▶ [Job item] Output exactly what appears from the line containing "Page size: 2576x1449." to the end of the data below, and nothing more.

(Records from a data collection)
··········
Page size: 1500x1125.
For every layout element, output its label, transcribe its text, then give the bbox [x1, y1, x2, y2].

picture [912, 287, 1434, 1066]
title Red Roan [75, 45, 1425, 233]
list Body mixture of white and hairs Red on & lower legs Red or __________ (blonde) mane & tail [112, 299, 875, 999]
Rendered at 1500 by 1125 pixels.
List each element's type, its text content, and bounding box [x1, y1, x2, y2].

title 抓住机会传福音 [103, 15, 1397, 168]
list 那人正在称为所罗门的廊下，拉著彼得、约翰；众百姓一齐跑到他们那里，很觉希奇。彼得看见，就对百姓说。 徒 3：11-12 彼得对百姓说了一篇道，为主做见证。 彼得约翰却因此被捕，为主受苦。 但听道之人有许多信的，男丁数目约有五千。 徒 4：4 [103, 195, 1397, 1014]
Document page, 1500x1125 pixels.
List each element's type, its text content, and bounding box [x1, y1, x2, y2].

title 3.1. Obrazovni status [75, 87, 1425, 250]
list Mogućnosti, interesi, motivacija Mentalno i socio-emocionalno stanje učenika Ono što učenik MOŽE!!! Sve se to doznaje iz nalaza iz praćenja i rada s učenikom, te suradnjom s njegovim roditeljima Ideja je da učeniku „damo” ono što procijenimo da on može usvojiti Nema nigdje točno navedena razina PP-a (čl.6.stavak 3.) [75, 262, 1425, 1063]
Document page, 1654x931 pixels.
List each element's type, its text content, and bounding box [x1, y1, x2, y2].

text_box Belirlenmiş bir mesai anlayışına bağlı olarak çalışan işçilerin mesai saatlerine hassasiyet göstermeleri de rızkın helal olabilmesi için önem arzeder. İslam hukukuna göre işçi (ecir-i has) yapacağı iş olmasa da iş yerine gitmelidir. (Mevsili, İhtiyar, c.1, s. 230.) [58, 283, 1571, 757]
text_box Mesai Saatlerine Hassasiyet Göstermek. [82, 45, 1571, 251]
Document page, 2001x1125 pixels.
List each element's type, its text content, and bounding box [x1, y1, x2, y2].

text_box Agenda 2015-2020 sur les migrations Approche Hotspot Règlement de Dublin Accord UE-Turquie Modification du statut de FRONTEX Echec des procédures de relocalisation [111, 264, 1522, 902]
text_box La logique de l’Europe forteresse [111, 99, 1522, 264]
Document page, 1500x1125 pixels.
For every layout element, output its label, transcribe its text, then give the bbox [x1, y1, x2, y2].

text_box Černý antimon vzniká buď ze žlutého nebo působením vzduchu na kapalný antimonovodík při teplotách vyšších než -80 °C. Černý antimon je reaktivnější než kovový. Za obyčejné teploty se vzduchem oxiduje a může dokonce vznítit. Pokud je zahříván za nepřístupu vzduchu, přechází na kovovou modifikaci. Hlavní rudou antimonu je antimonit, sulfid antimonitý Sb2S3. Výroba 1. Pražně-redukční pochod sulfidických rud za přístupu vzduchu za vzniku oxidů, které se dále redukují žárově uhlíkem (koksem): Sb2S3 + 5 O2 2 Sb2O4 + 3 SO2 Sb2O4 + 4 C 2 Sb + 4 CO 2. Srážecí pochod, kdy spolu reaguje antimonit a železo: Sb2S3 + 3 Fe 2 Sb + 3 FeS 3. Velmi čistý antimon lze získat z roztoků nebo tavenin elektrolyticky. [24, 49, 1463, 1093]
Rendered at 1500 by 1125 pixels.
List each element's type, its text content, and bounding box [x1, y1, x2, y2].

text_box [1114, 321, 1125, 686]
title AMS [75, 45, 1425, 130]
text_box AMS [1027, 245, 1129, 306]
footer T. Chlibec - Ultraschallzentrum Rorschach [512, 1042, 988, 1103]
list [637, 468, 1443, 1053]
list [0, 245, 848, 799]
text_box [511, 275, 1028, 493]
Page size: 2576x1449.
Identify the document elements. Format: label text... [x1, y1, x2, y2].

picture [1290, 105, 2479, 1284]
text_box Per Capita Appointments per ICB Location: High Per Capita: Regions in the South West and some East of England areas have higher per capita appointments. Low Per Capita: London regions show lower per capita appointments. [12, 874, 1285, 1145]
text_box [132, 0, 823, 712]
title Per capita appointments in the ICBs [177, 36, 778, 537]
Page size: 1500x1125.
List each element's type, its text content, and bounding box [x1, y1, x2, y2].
··········
▶ [Solution]
Page size: 2576x1449.
Identify the document elements. Format: label text... [x1, y1, x2, y2].

picture [1290, 105, 2479, 1284]
text_box Per Capita Appointments per ICB Location: High Per Capita: Regions in the South West and some East of England areas have higher per capita appointments. Low Per Capita: London regions show lower per capita appointments. [12, 874, 1285, 1145]
text_box [132, 0, 823, 712]
title Per capita appointments in the ICBs [177, 36, 778, 537]
Page size: 1500x1125.
List each element's type, its text content, and bounding box [x1, y1, x2, y2].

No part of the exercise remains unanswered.